Dr. Dmitriy Dligach, a newly hired assistant professor at the computer science department at the Loyola Lakeshore Campus, will present a seminar titled "Semantic Analysis of Clinical Texts” on March 8th for our department at the conference room. The abstract is also attached. Before he joined Loyola in January this year, he was a researcher at Boston Children’s Hospital and Harvard Medical school doing work in electronic medical record data mining.

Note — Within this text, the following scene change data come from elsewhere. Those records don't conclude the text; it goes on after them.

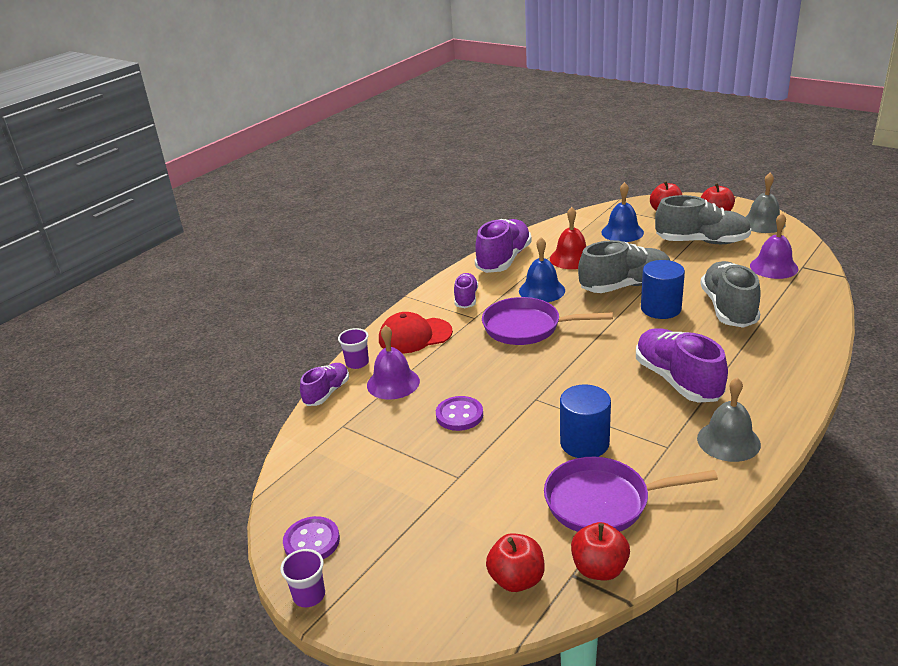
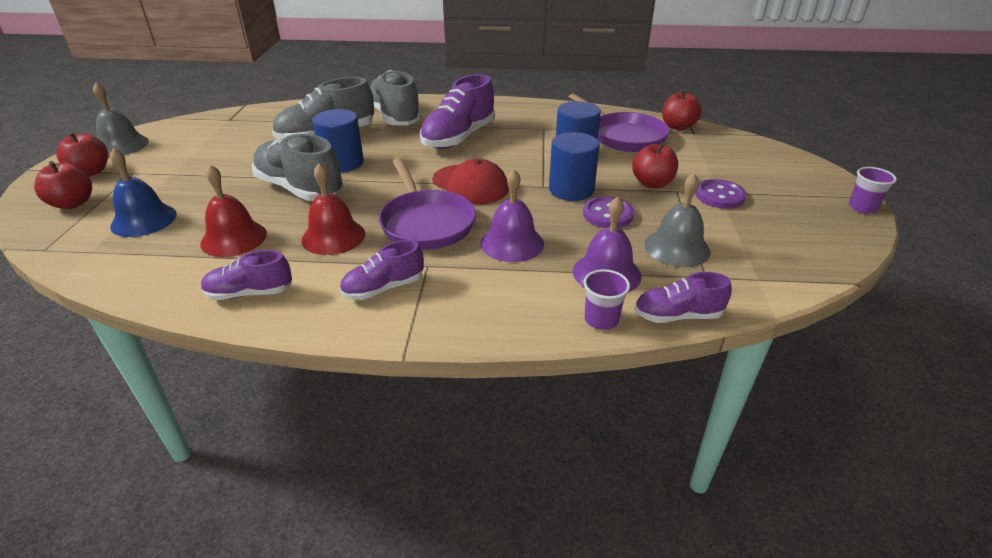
camera: 125 degrees left, 5 degrees up
(311, 541) = (831, 227): purple button -> purple button (719, 196)
(415, 336) = (503, 296): red cap -> red cap (470, 185)
(504, 260) = (249, 293): purple shoe -> purple shoe, size x0.58
(515, 412) = (571, 190): none -> blue cylinder
(516, 579) = (724, 145): red apple -> red apple (652, 183)
(542, 290) = (333, 236): blue bell -> red bell
(702, 242) = (174, 168): grey shoe -> grey shoe (395, 117)
(728, 441) = (515, 113): grey bell -> grey bell (677, 248)
(774, 267) = (233, 129): purple bell -> purple bell (512, 243)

His abstract is as follows:
It is often estimated that 80% of clinical data today is stored in an unstructured form, mostly as electronic health records. Within this corpus of text lies a vast amount of valuable information that can be leveraged for phenotyping, pharmacogenomic studies, clinical studies, and clinical decision support, ultimately improving patient care and reducing healthcare costs. Until recently, this wealth of information could not be analyzed but with the advent of Natural Language Processing (NLP) it became possible to turn this data into a structured form which can be subsequently used for data mining. In this talk, I will discuss various approaches to semantic analysis of clinical narratives. I will begin by describing a coarse semantic analysis task known as phenotyping. The best-performing approaches to phenotyping currently heavily rely on manually annotated data. I will report on my experiments with active learning, a technique that has the potential to drastically reduce the reliance on manually annotated data. I will then go a level deeper and describe a more fine-grained approach to semantic analysis of electronic health records, which involves discovering UMLS relations between clinical entities. I will conclude with an outline of another relation extraction task which involves extracting temporal relations between clinical events and report on the availability of open-source software for deriving clinical timelines from electronic health records.